When I rang my father to tell him we’d arrived at the festival, it was all over, but I could hear the fear in his voice. He’d been taking a nap when it happened. I had to phone my sister in Italy to brief her on events and she visited the following weekend to make sure everything was safe.

The next weekend I was presenting at Herbfest. It was a wonderful weekend full of enthusiastic herb lovers who welcomed the opportunity to make their own herbal concoctions and wanted to expand their experiences.

It was a long and exhausting journey to north Somerset and I was wiped out with the stress of it all when we returned.

The following Tuesday, my cousin rang me to say my aunt had died. Although it was not unexpected news, it was very sad to share the pain of his loss and worry about breaking the news to my mother. The two sisters had been estranged since my grandmother died forty years ago, but I’d tried to keep some level of communication between the two families and was grateful I’d taken time to write to my aunt and sent photographs just before her death which she had been able to take comfort from.

At 7.15am on the Thursday my eldest son rang to say his wife’s waters had broken and she was in labour. I went into work to be told that because I am managed from the Sheffield office and worked mostly from home, I would no longer have a desk or any shelf space. I was devastated.

To put this in some kind of context, it must be explained that although we have a fairly large and comfortable house, in the past month we have finally, after thirty years of no maintenance, had the roof insulated along with the cavity walls, the gutters and facias replaced, the front door, back door, garage doors and porch replaced and the lounge furniture recovered and the lounge redecorated.

This has meant Chris had to clear several spaces including the roof, box room and our daughter’s bedroom as she decided to come home to live permanently after four years away. The front room which houses both Chris and my computers and the piano where I give lessons is completely filled with extra furniture and piles of books and papers. There are only tracks through the debris and I can’t turn my chair round without hitting something.

The thought of bringing the contents of my work desk and two bookcases/shelving units home was too much. I spent the following week in tears. It brought back all the grief from being made redundant eight years ago when I had to literally put fourteen years of work into black rubbish bags to be thrown away when we cleared my office.

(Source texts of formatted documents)
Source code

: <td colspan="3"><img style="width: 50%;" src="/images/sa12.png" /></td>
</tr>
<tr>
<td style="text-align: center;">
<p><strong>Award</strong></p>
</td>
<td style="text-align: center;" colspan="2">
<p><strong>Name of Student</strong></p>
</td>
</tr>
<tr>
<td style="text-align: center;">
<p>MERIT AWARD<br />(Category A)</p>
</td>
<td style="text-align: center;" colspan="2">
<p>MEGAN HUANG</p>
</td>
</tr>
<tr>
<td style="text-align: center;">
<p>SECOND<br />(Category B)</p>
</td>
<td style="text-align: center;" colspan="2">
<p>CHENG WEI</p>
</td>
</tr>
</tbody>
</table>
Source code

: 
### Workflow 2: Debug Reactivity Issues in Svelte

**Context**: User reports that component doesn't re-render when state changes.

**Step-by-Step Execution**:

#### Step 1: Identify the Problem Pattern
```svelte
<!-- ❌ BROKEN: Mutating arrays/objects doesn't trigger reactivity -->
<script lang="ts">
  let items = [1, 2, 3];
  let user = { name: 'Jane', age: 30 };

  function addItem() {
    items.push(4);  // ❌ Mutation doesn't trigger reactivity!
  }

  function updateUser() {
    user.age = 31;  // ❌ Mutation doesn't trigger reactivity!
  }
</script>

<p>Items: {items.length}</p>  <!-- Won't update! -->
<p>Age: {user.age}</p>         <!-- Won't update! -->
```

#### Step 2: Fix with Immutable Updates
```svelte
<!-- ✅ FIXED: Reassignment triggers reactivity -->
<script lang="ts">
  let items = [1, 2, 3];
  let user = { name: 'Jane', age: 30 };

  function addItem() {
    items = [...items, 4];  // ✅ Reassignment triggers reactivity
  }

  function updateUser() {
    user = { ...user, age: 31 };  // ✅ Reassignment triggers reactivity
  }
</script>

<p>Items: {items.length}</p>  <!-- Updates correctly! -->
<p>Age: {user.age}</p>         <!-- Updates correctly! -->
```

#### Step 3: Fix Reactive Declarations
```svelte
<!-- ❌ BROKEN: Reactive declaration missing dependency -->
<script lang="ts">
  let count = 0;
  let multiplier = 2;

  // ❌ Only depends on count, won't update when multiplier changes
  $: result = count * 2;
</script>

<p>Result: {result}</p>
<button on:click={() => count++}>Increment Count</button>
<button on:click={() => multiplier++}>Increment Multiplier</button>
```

### [How to complete this task]
Write out the entire account of the difficult few weeks word for word, from start to finish. This material stands apart from the text and has no connection to it.

### [Response area]
When I rang my father to tell him we’d arrived at the festival, it was all over, but I could hear the fear in his voice. He’d been taking a nap when it happened. I had to phone my sister in Italy to brief her on events and she visited the following weekend to make sure everything was safe.

The next weekend I was presenting at Herbfest. It was a wonderful weekend full of enthusiastic herb lovers who welcomed the opportunity to make their own herbal concoctions and wanted to expand their experiences.

It was a long and exhausting journey to north Somerset and I was wiped out with the stress of it all when we returned.

The following Tuesday, my cousin rang me to say my aunt had died. Although it was not unexpected news, it was very sad to share the pain of his loss and worry about breaking the news to my mother. The two sisters had been estranged since my grandmother died forty years ago, but I’d tried to keep some level of communication between the two families and was grateful I’d taken time to write to my aunt and sent photographs just before her death which she had been able to take comfort from.

At 7.15am on the Thursday my eldest son rang to say his wife’s waters had broken and she was in labour. I went into work to be told that because I am managed from the Sheffield office and worked mostly from home, I would no longer have a desk or any shelf space. I was devastated.

To put this in some kind of context, it must be explained that although we have a fairly large and comfortable house, in the past month we have finally, after thirty years of no maintenance, had the roof insulated along with the cavity walls, the gutters and facias replaced, the front door, back door, garage doors and porch replaced and the lounge furniture recovered and the lounge redecorated.

This has meant Chris had to clear several spaces including the roof, box room and our daughter’s bedroom as she decided to come home to live permanently after four years away. The front room which houses both Chris and my computers and the piano where I give lessons is completely filled with extra furniture and piles of books and papers. There are only tracks through the debris and I can’t turn my chair round without hitting something.

The thought of bringing the contents of my work desk and two bookcases/shelving units home was too much. I spent the following week in tears. It brought back all the grief from being made redundant eight years ago when I had to literally put fourteen years of work into black rubbish bags to be thrown away when we cleared my office.